To do:
Lay out the lines of the records below, from the line containing "این سایت از" through the last line, inclusive, as a JSON list of strings with one string per line and no blank lines. Leave the pictures out of the answer.

Given data:
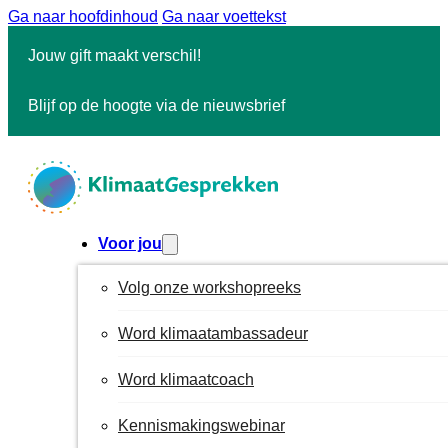
Ga naar hoofdinhoud
Ga naar voettekst
Jouw gift maakt verschil!
Blijf op de hoogte via de nieuwsbrief
Voor jou
Volg onze workshopreeks
Word klimaatambassadeur
Word klimaatcoach
Kennismakingswebinar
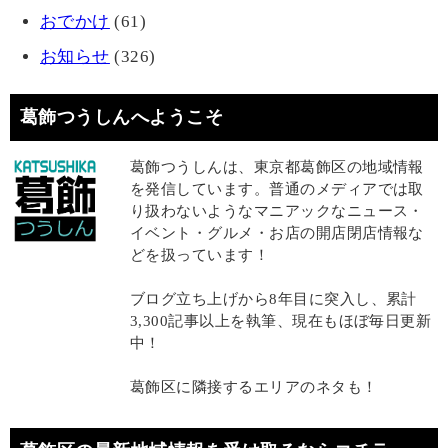
おでかけ
(61)
お知らせ
(326)
葛飾つうしんへようこそ
葛飾つうしんは、東京都葛飾区の地域情報
を発信しています。普通のメディアでは取
り扱わないようなマニアックなニュース・
イベント・グルメ・お店の開店閉店情報な
どを扱っています！
ブログ立ち上げから8年目に突入し、累計
3,300記事以上を執筆、現在もほぼ毎日更新
中！
葛飾区に隣接するエリアのネタも！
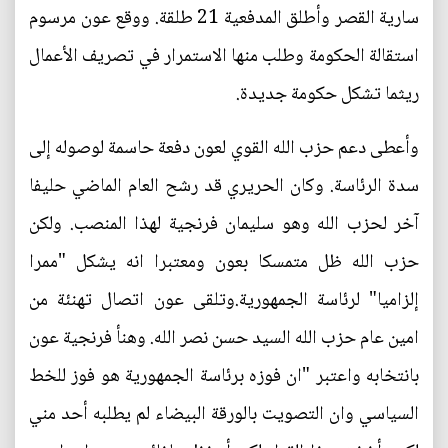
سارية القصر وأطلق المدفعية 21 طلقة. ووقع عون مرسوم
استقالة الحكومة وطلب منها الاستمرار في تصريف الأعمال
ريثما تشكل حكومة جديدة.
وأعطى دعم حزب الله القوي لعون دفعة حاسمة لوصوله إلى
سدة الرئاسة. وكان الحريري قد رشح العام الماضي حليفا
آخر لحزب الله وهو سليمان فرنجية لهذا المنصب. ولكن
حزب الله ظل متمسكا بعون ومعتبرا انه يشكل "ممرا
إلزاميا" لرئاسة الجمهورية.وتلقى عون اتصال تهنئة من
امين عام حزب الله السيد حسن نصر الله. وهنأ فرنجية عون
بانتخابه واعتبر "ان فوزه برئاسة الجمهورية هو فوز للخط
السياسي وان التصويت بالورقة البيضاء لم يطلبه أحد مني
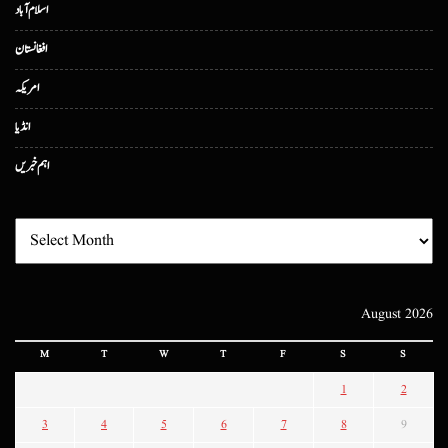
اسلام آباد
افغانستان
امریکہ
انڈیا
اہم خبریں
August 2026
M
T
W
T
F
S
S
1
2
3
4
5
6
7
8
9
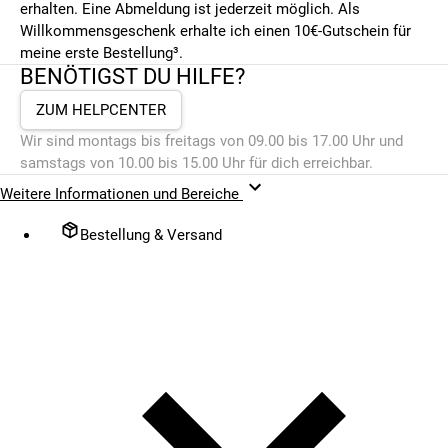
erhalten. Eine Abmeldung ist jederzeit möglich. Als
Willkommensgeschenk erhalte ich einen 10€-Gutschein für
meine erste Bestellung³.
BENÖTIGST DU HILFE?
ZUM HELPCENTER
Wir sind montags bis freitags von 09.00 bis 17.00 Uhr und
samstags von 10.00 bis 15.00 Uhr für dich erreichbar.
Weitere Informationen und Bereiche
Bestellung & Versand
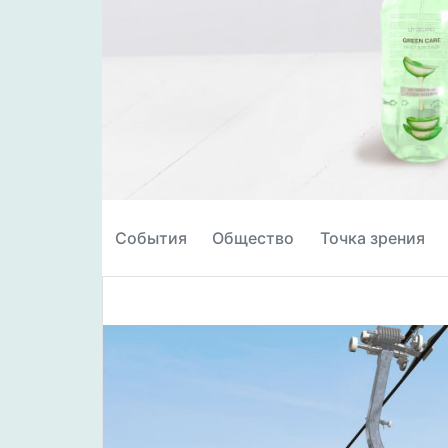
События
Общество
Точка зрения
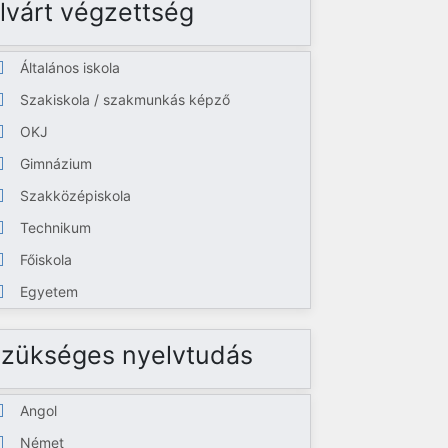
lvárt végzettség
Általános iskola
Szakiskola / szakmunkás képző
OKJ
Gimnázium
Szakközépiskola
Technikum
Főiskola
Egyetem
zükséges nyelvtudás
Angol
Német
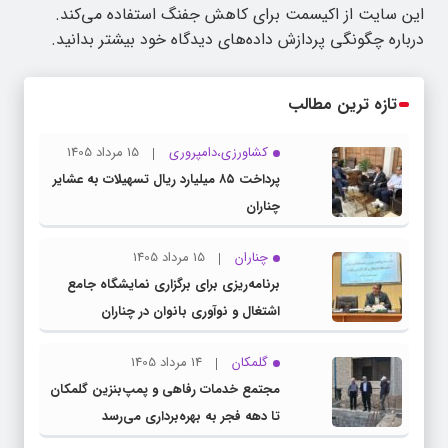
این سایت از اکیسمت برای کاهش جفنگ استفاده می‌کند.
درباره چگونگی پردازش داده‌های دیدگاه خود بیشتر بدانید.
تازه ترین مطالب
کشاورزی،دامپروری
15 مرداد 1405
پرداخت ۸۵ میلیارد ریال تسهیلات به عشایر
چناران
چناران
15 مرداد 1405
برنامه‌ریزی برای برگزاری نمایشگاه جامع
اشتغال و نوآوری بانوان در چناران
گلمکان
14 مرداد 1405
مجتمع خدمات رفاهی و پمپ‌بنزین گلمکان
تا دهه فجر به بهره‌برداری می‌رسد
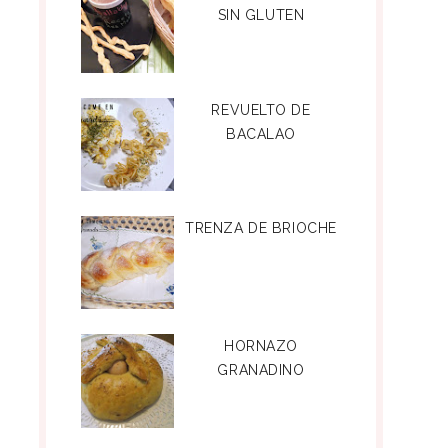
SIN GLUTEN
REVUELTO DE
BACALAO
TRENZA DE BRIOCHE
HORNAZO
GRANADINO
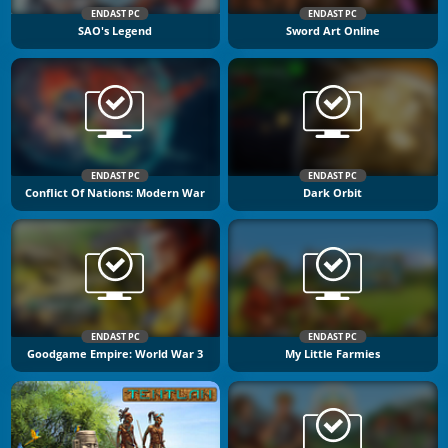
ENDAST PC
ENDAST PC
SAO's Legend
Sword Art Online
ENDAST PC
ENDAST PC
Conflict Of Nations: Modern War
Dark Orbit
ENDAST PC
ENDAST PC
Goodgame Empire: World War 3
My Little Farmies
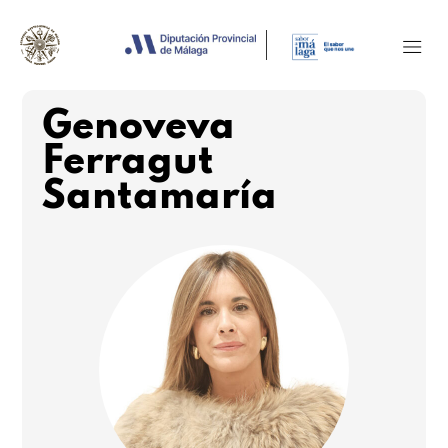
Genoveva
Ferragut
Santamaría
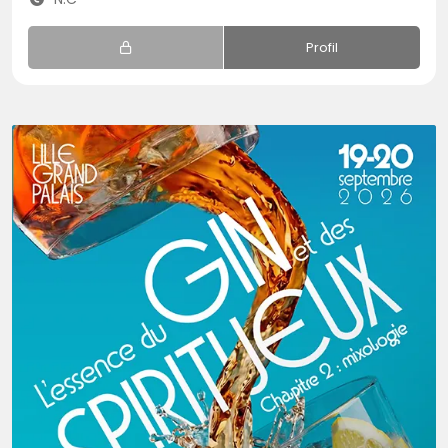
Profil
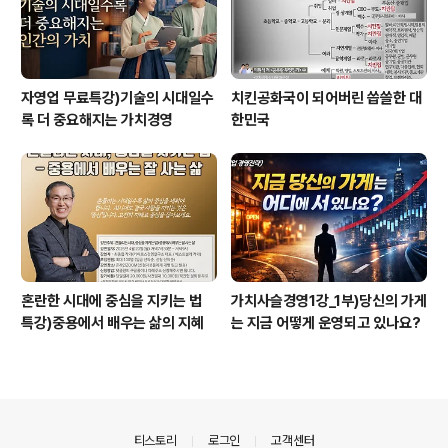
자영업 무료특강)기술의 시대일수
치킨공화국이 되어버린 씁쓸한 대
록 더 중요해지는 가치경영
한민국
혼란한 시대에 중심을 지키는 법
가치사슬경영1강_1부)당신의 가게
특강)중용에서 배우는 삶의 지혜
는 지금 어떻게 운영되고 있나요?
의안내
티스토리
로그인
고객센터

Exercise solution:
[
  "این سایت از اکیسمت برای کاهش جفنگ استفاده می‌کند.",
  "درباره چگونگی پردازش داده‌های دیدگاه خود بیشتر بدانید.",
  "تازه ترین مطالب",
  "کشاورزی،دامپروری",
  "15 مرداد 1405",
  "پرداخت ۸۵ میلیارد ریال تسهیلات به عشایر",
  "چناران",
  "چناران",
  "15 مرداد 1405",
  "برنامه‌ریزی برای برگزاری نمایشگاه جامع",
  "اشتغال و نوآوری بانوان در چناران",
  "گلمکان",
  "14 مرداد 1405",
  "مجتمع خدمات رفاهی و پمپ‌بنزین گلمکان",
  "تا دهه فجر به بهره‌برداری می‌رسد",
  "SIN GLUTEN",
  "REVUELTO DE",
  "BACALAO",
  "TRENZA DE BRIOCHE",
  "HORNAZO",
  "GRANADINO",
  "ENDAST PC",
  "ENDAST PC",
  "SAO's Legend",
  "Sword Art Online",
  "ENDAST PC",
  "ENDAST PC",
  "Conflict Of Nations: Modern War",
  "Dark Orbit",
  "ENDAST PC",
  "ENDAST PC",
  "Goodgame Empire: World War 3",
  "My Little Farmies",
  "Genoveva",
  "Ferragut",
  "Santamaría",
  "Profil",
  "자영업 무료특강)기술의 시대일수",
  "치킨공화국이 되어버린 씁쓸한 대",
  "록 더 중요해지는 가치경영",
  "한민국",
  "혼란한 시대에 중심을 지키는 법",
  "가치사슬경영1강_1부)당신의 가게",
  "특강)중용에서 배우는 삶의 지혜",
  "는 지금 어떻게 운영되고 있나요?",
  "의안내",
  "티스토리",
  "로그인",
  "고객센터"
]